Against the backdrop of this uncertain economic environment in 2021, gross borrowing requirements are expected to remain substantially at around 11 per cent of GDP, said the Finance Ministry (MoF).
Of the total gross borrowing for 2020, RM94.7 billion will be utilised for principal repayments while RM86.5 billion for deficit financing, the ministry said in the Fiscal Outlook and Federal Government Revenue Estimates 2021 report released today.
MoF said domestic borrowings will remain as the primary source of funding, estimated at RM181.5 billion or 99.9 per cent of total gross borrowings, while the balance of RM30 million will be drawn down from offshore project loans.
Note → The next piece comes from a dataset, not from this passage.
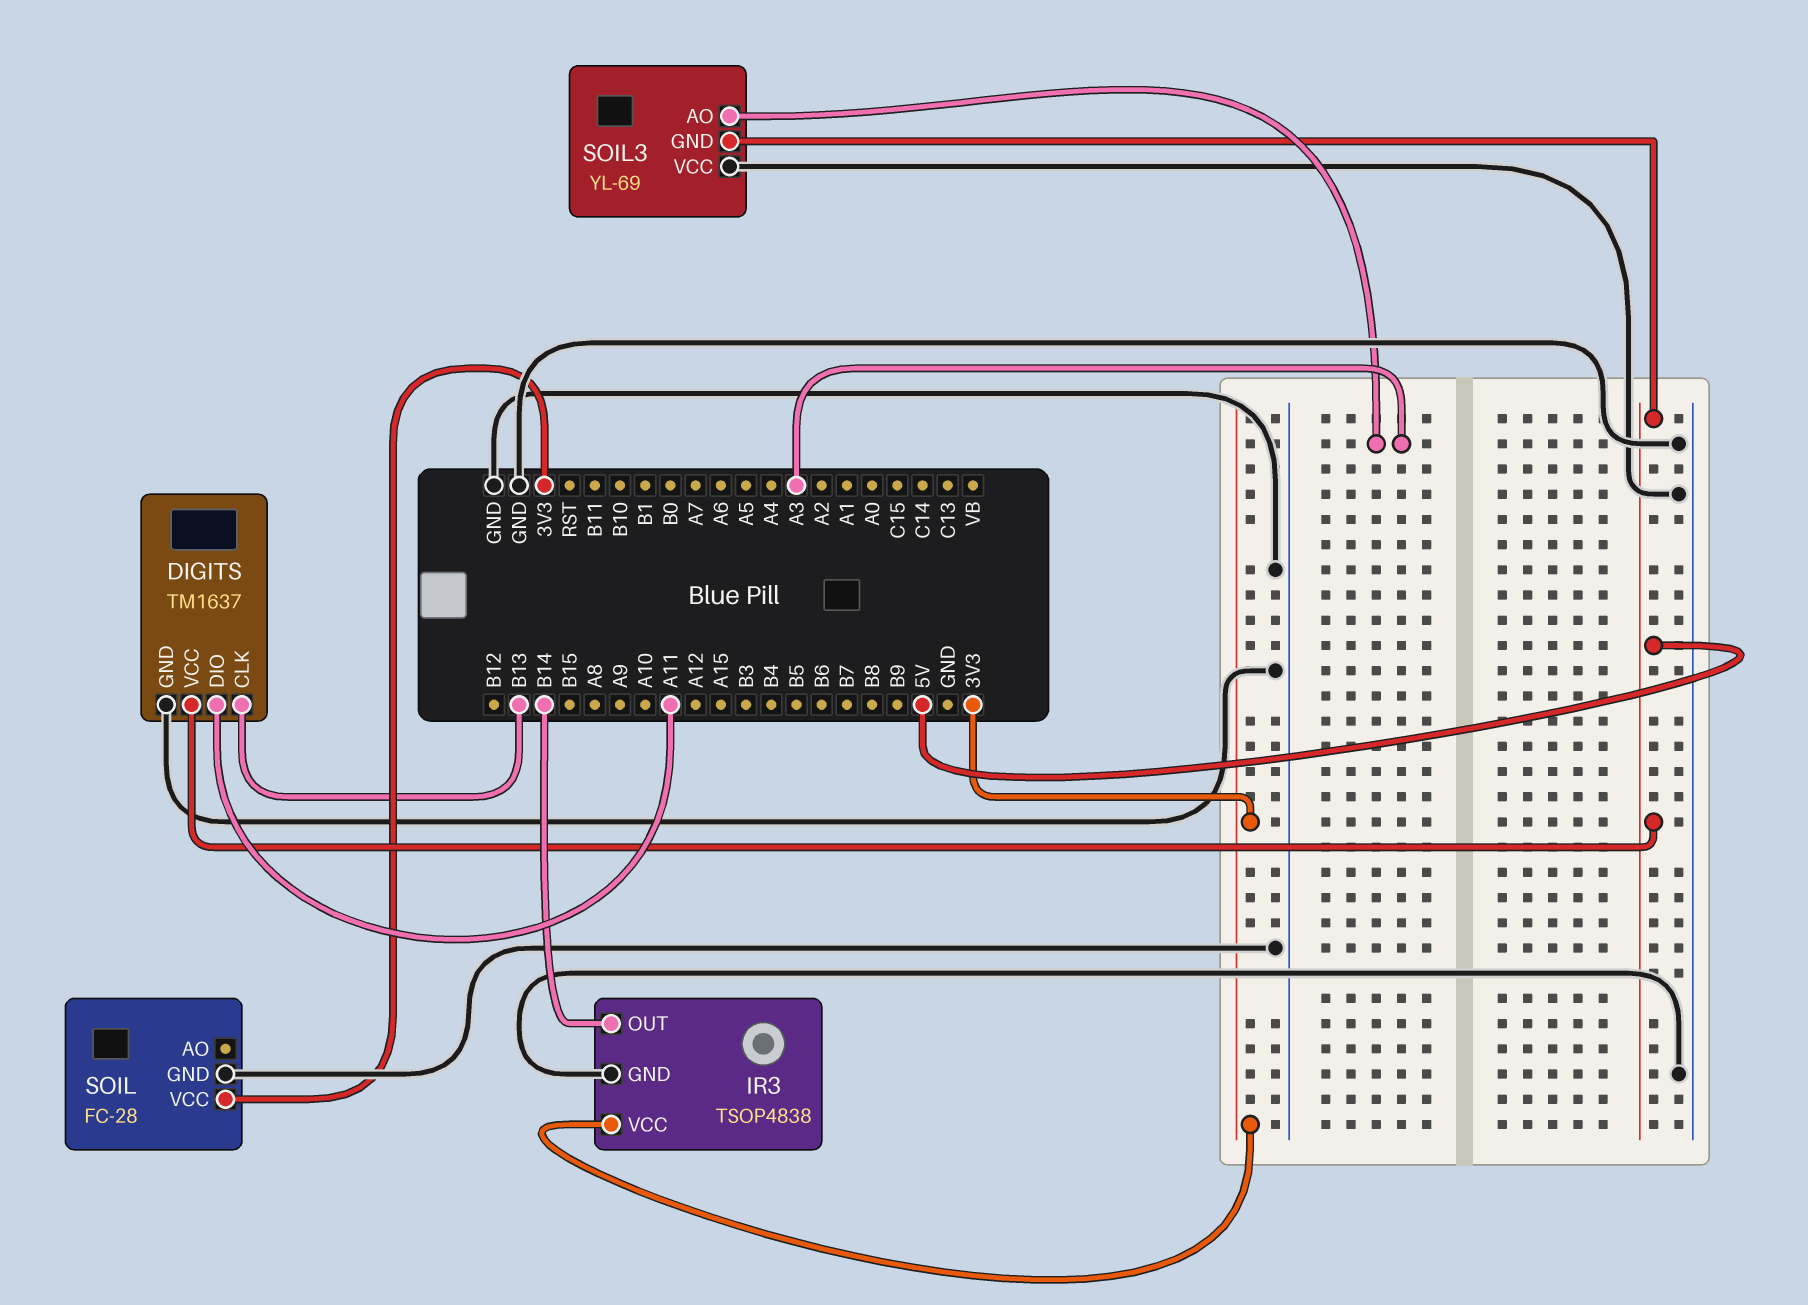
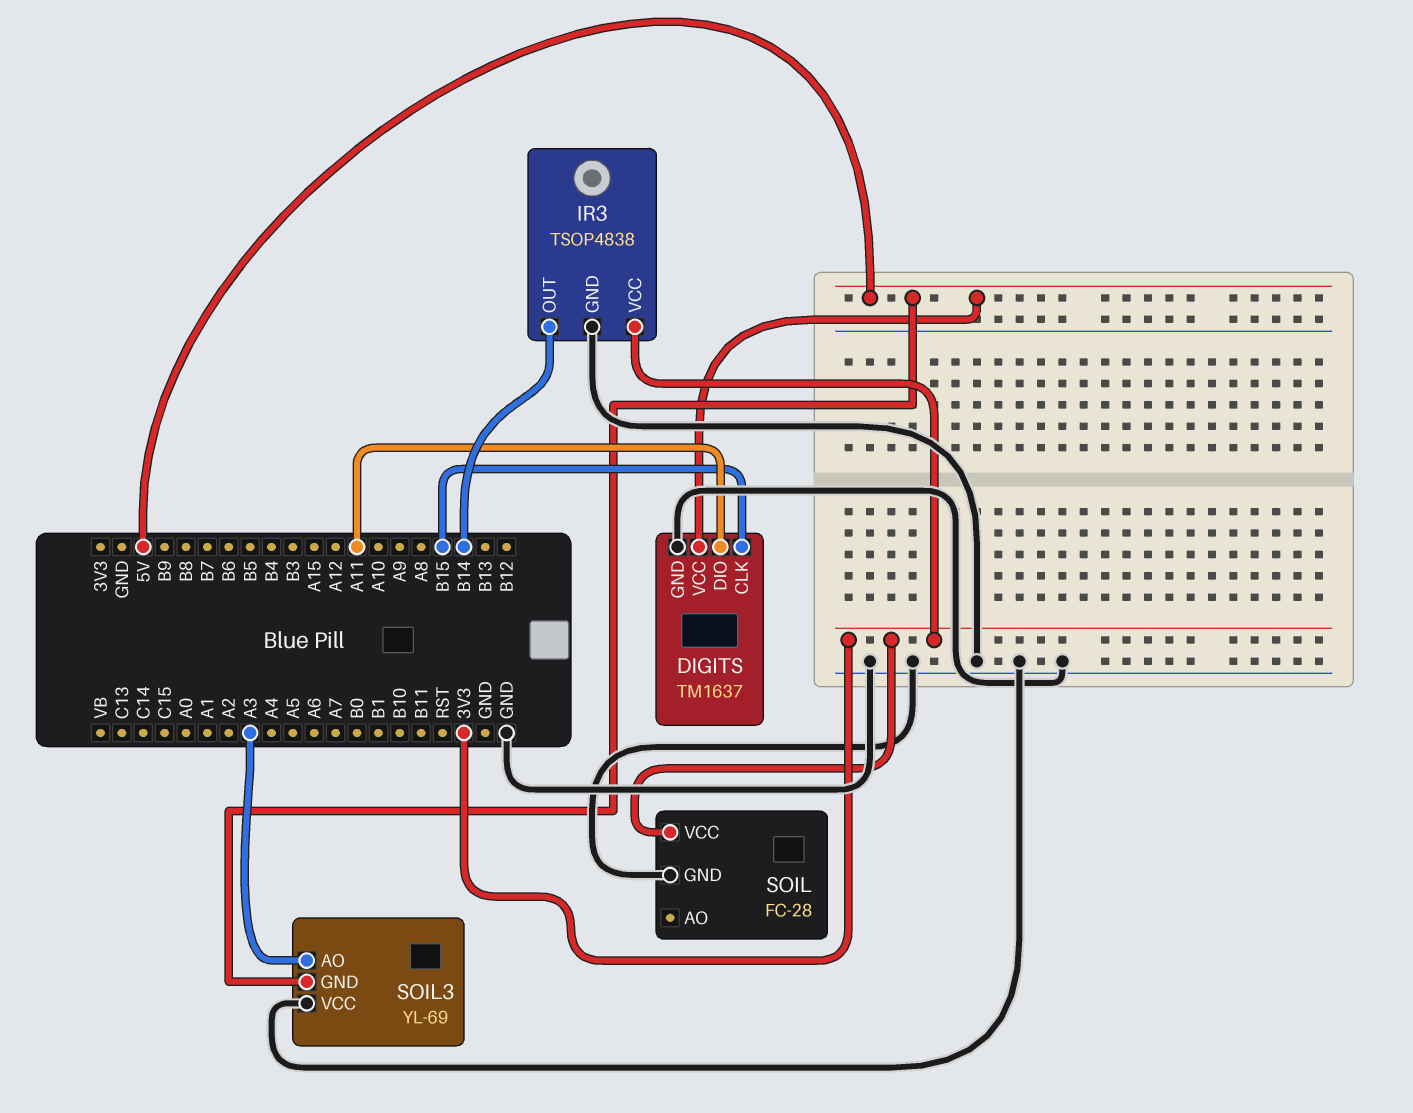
DIGITS pin CLK: B13 -> B15

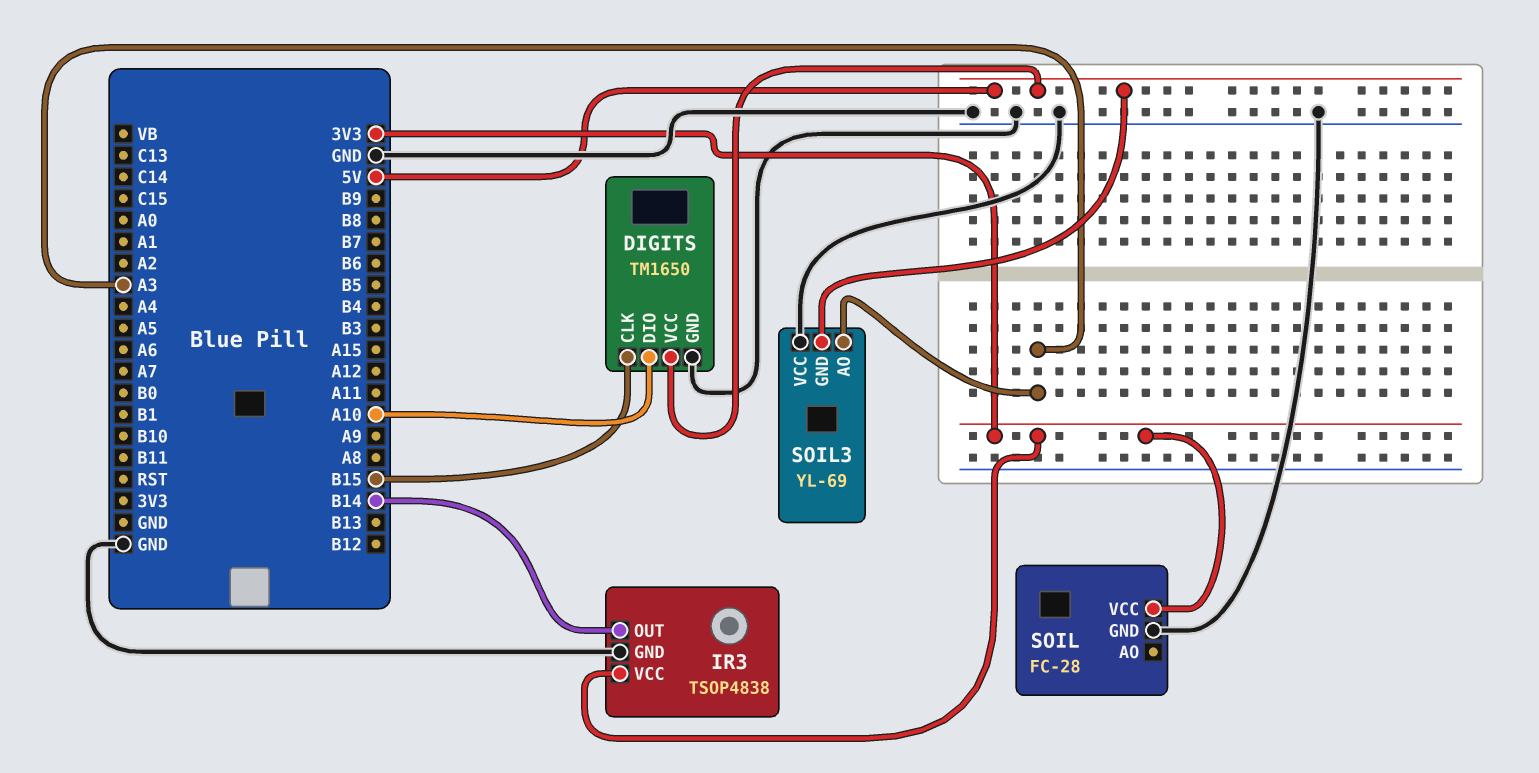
DIGITS: TM1637 -> TM1650
DIGITS pin DIO: A11 -> A10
It said almost the entire financing operations, including to finance stimulus packages, are raised via domestic sources to minimise foreign exchange risk exposure.
In 2020, the issuance of Malaysian Government Securities (MGS) is expected to register RM73 billion or 40.2 per cent of total gross borrowings, and Malaysian Government Investment Issue (MGII) RM76.5 billion or 42.1 per cent.
Additionally, Treasury bills of RM32 billion, which was raised for cash and liquidity management, had doubled compared with the average issuance over the past five years, it said.
As a result of the increased borrowing needs to support growth, overall Federal Government debt is projected to increase to about 61 per cent of GDP, with the statutory debt to remain around 58 per cent in 2021.